Wednesday, April 15, 2009
EZHUMALAI WAS GOVINDAN THEN
Today I am very much reminded of Govindan. Govindan was the one who came to Lakshmi Nivas once a month to bring down the coconuts from the tall palms.
This morning at Raji’s place, instead of Govindan, Ezhumalai(in picture) was the one who climbed up the two coconut palms to bring the coconuts down. And that too, after being called on his cell phone more than once. This Ezhumalai charged Rs. 60 per tree – that means Rs. 120 just to climb up the two trees, and cut down the coconuts.
The Govindan I am talking about charged only one anna, or 6 paise per tree in the 1940s. (Sixteen annas made up a rupee). There were about 20 palms in the compound of Lakshmi Nivas. Govindan would come once a month about 8 am, and wait outside till my mother was free to talk to him. If any of us children saw him, we would shout out to my mother that the ‘thengai parakkaravan’ (coconut plucker) had come. Hearing us once, he said, “Kochammai,(Little Miss) I have a name, and it is Govindan, and Amma knows me.” After that, I would always refer to him by name.
Govindan was a thin, wiry fellow, with alert eyes and a ready subservient smile. One should have seen him, clambering up the coconut tree, with the help of his two hands and his feet tucked in a tight ring made of coconut fibre, faster than a monkey.
Climbing up 20 trees, and bringing down the 500 to 600 coconuts, cleaning the top of every single tree, weeding and cleaning the base of every tree, and sorting out the dried, cut foliage was his job. From 8 in the morning he would be really busy for four or five hours. The maximum money he earned was only Rs. One and a half, and two coconuts. My mother would also give him a large tumbler of sambharam ( salted buttermilk with curry leaves) and a spoonful of pickles for which he used to be very grateful. Compare that Rs. One and a half with the Rs. 60 per tree of today.
In a few years’ time Govindan’s son was year junior to my nephew in the Engineering College, Trivandrum. So Govindan was the last of his ilk.
Our family tailor Hariharan was a regular visitor to our place to take clothes to be stitched, starting from my father’s trousers and shorts, to pillowcases. His son did not continue his father’s profession. He was my nephew’s classmate in the Engineering College. Our laundry man Ponnan’s son also studied in the same college.
So one sees that by 1960, the trend in lifestyle was changing. In fact, today there is a shortage of coconut climbers, even in Kerala. I remember having read that in Kerala they have opened an institute to teach how to climb coconut tree, and to how to take care of them.

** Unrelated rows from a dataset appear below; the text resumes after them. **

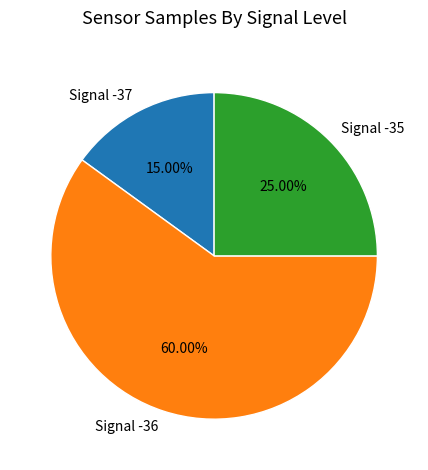

Between Signal -35 and Signal -37, which is larger?

Signal -35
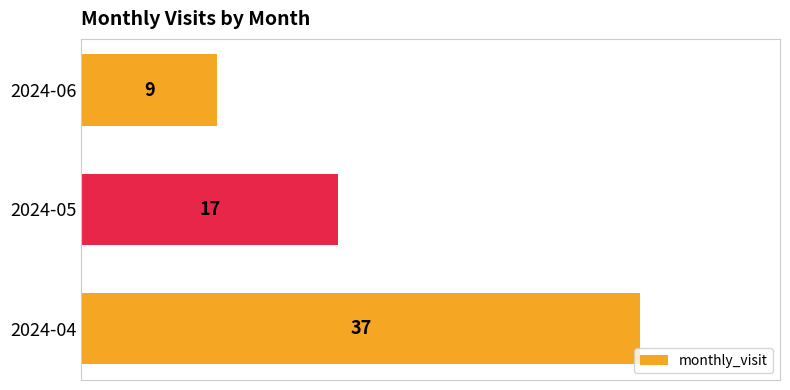

How many values are between 9 and 37?

3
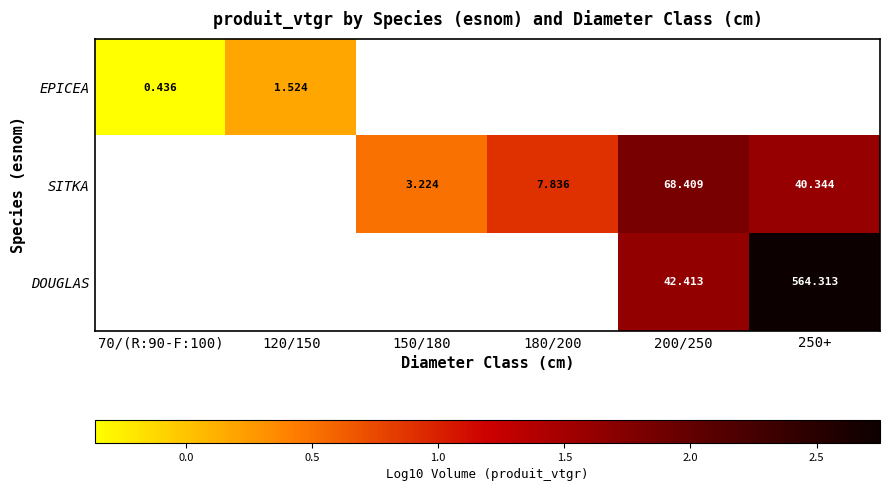

Is the value of DOUGLAS at 200/250 greater than the value of SITKA at 200/250?

No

I remember very well my mother’s ‘Jeeves’ of those days. He was there to see all sorts of odd jobs outside the house – like going to the market, taking care of the cows’ feed, taking care of my father’s clothes and so on. His name was Ramakrishna Pillai. My mother used to call him by his full name at least 10 times a day. But she never used to utter my father’s name – Ramakrishna Iyer. We found it funny and we used to tease her a lot about it.

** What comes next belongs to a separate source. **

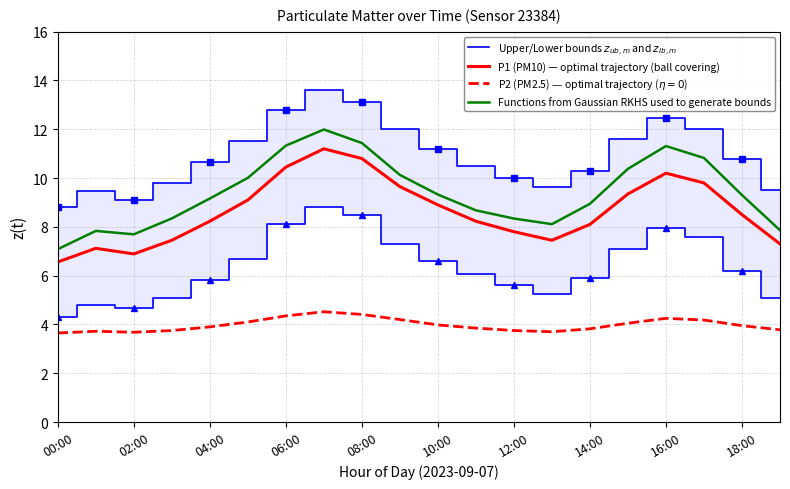

Is the value of Upper/Lower bounds $z_{ub,m}$ and $z_{lb,m}$ at 04:00 greater than the value of P2 (PM2.5) — optimal trajectory ($\eta=0$) at 08:00?

Yes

This Jeeves was paid only Rs. 5 per month, and daily lunch. Our maid Kunjhi, used to come every morning at 5.30 or 6. She would be busy till noon. cleaning the compound on all sides of the house, cleaning the rooms inside the house, doing the dishes, and washing the clothes. Then she would come again in the evening to sweep the house and clean the vessels. She was paid only Rs. 5 per month and was give coffee twice and the left over food every day. Today Raji’s maid (see picture) earns nearly Rs. 5,000, working in more than two houses and cleaning a couple of shops. And does not do as much as Kunji used to in any of the house.
A single rupee had more value in those days. Even Rs. 100 of today, does not have that much value. Times and people have changed, and will go on changing.